EXCERPT>
--- START ---

Perhaps the greatest drawback with this model is the computational complexity. The BYM and CAR models discussed above usually specify the spatial weights matrix in terms of adjacency of areas. This results in the random field \(\bm{S}\) having the Markov property (known as a Markov random field), such that the value of \(S_i\) depends only on a subset of the other areas in the study (i.e. those areas considered neighbours). Conversely, the geostatistical model effectively includes all areas as neighbours of each other area, excluding itself, no matter how far away those neighbours may be geographically. This lack of the Markov property results in a very high computation cost which grows exponentially with the number of areas. (For the ACA investigation of Bayesian spatial methods, it was necessary to impose a "radius of influence" (actually 5 different values of radii, depending on how remote an area was) in order to induce the Markov property and increase the computational efficiency. However, even with this modification, the geostatistical model was prohibitively slow - the slowest model by far).

If a shapefile or similar spatial object is used to define the geographic/administrative boundaries of the areal units, then it is quite easy to compute the distances between the centroids. The following R code shows how to compute the centroids of areas from the "bounding box", which represents the latitude and longitude of the most extreme points defining a given area in the four cardinal directions. From these centroids, the \(N \times N\) matrix of distances between each pair of centroids is computed.

Note that the shapefile object map is a "spatial polygons data frame", so the syntax required to interact with this object is a bit different to that required for a regular data frame. For example, to access the polygons information, we use the @ symbol rather than $.

# Import a shapefile
map <- readOGR("Downloaded Data/Shapefile_NZ_Wards.shp", verbose = FALSE)

--- END ---

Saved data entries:

--- START ---

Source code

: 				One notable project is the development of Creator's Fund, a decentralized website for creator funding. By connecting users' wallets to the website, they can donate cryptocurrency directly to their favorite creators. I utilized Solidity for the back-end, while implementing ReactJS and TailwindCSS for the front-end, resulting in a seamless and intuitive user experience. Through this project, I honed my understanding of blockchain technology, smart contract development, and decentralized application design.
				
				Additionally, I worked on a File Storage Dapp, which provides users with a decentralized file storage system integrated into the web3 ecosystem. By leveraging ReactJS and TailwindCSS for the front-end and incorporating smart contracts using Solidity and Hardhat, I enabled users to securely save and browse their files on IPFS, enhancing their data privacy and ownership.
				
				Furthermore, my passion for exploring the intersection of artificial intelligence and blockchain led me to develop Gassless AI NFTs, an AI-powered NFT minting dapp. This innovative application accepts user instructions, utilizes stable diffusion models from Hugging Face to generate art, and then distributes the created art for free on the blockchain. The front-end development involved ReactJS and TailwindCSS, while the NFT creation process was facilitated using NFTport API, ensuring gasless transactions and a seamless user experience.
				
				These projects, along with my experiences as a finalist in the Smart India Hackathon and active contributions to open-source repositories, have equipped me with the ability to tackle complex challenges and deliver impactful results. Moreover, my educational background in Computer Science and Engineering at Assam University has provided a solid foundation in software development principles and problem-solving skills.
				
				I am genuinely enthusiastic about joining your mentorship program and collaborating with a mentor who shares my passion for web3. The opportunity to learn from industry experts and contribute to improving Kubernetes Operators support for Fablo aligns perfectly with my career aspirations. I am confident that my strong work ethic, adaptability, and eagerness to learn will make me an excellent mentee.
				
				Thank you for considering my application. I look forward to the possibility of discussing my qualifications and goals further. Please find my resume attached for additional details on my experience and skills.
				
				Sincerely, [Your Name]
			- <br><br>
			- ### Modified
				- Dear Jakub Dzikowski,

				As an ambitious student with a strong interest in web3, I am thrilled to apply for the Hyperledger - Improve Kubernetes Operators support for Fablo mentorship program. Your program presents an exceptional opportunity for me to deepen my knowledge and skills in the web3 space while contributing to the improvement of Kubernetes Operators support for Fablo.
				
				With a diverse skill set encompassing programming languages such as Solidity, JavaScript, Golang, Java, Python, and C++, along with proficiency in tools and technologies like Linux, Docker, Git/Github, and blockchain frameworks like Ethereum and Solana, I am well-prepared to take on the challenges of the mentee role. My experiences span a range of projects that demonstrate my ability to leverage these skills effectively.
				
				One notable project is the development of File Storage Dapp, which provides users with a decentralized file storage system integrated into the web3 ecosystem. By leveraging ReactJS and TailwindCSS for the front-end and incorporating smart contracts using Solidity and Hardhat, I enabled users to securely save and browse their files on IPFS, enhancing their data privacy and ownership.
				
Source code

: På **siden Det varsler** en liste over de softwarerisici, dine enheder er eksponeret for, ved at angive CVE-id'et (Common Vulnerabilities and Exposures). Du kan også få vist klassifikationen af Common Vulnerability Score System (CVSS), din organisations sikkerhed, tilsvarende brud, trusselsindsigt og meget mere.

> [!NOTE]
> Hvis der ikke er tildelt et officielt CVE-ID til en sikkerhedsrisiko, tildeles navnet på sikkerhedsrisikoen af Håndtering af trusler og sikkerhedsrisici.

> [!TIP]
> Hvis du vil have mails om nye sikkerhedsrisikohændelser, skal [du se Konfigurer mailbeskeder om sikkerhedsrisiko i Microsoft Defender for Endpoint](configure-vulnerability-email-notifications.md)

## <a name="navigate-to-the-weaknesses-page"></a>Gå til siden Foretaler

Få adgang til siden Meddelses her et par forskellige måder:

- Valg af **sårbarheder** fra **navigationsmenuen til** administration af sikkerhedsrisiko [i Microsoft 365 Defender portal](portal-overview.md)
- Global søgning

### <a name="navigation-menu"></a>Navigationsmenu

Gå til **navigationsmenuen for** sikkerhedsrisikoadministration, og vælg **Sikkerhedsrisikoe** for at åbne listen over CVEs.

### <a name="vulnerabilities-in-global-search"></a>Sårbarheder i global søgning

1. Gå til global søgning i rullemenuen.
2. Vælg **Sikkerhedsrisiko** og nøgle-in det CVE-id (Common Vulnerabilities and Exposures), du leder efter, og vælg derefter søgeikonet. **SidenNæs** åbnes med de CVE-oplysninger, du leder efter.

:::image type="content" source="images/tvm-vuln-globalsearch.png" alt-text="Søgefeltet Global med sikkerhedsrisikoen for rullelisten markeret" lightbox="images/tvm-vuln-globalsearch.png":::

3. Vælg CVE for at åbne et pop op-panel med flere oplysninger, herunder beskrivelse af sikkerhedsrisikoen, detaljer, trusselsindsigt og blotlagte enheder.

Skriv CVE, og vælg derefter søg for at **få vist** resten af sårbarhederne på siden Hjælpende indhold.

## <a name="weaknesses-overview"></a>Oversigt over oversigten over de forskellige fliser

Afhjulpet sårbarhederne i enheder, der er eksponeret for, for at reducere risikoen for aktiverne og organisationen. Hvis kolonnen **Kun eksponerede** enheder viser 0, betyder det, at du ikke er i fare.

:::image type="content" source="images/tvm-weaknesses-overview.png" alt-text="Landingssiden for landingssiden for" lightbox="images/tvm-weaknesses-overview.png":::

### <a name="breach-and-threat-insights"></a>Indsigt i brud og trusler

--- END ---

TASK REQUIREMENTS>
1. In the excerpt on spatial models, how many radius values were imposed in the ACA investigation?
2. Please retype the passage of the spatial-models excerpt that opens with the words containing "Note that the" and closes with "rather than $.".
3. Write what comes next in the excerpt on spatial models, starting after its final line.
The listing has nothing to do with the excerpt on spatial models.

TASK-BY-TASK RESULTS>
1. Five different values of radii were imposed.

2.
Note that the shapefile object map is a "spatial polygons data frame", so the syntax required to interact with this object is a bit different to that required for a regular data frame. For example, to access the polygons information, we use the @ symbol rather than $.

3.
N <- length(map)    # Number of areas

# Determine the longitude and latitude of centroids
Centroids <- matrix(NA, N, 2)
for(i in 1:N){
    bbox <- bbox(map@polygons[[i]]) # Bounding box of area
    Centroids[i,] <- c(bbox[1,1] + (bbox[1,2] - bbox[1,1]) / 2,
        bbox[2,1] + (bbox[2,2] - bbox[2,1]) / 2)
}
Centroids <- data.frame(Centroids)
names(Centroids) <- c("long", "lat")

# Compute the distance matrix (Great Circle distance; WGS84 ellipsoid)
d <- matrix(NA, N, N)
for(i in 1:N){
    d[i,] <- spDistsN1(as.matrix(Centroids), 
        as.matrix(Centroids[i,]), longlat = TRUE)
}

# Summarise output
head(Centroids)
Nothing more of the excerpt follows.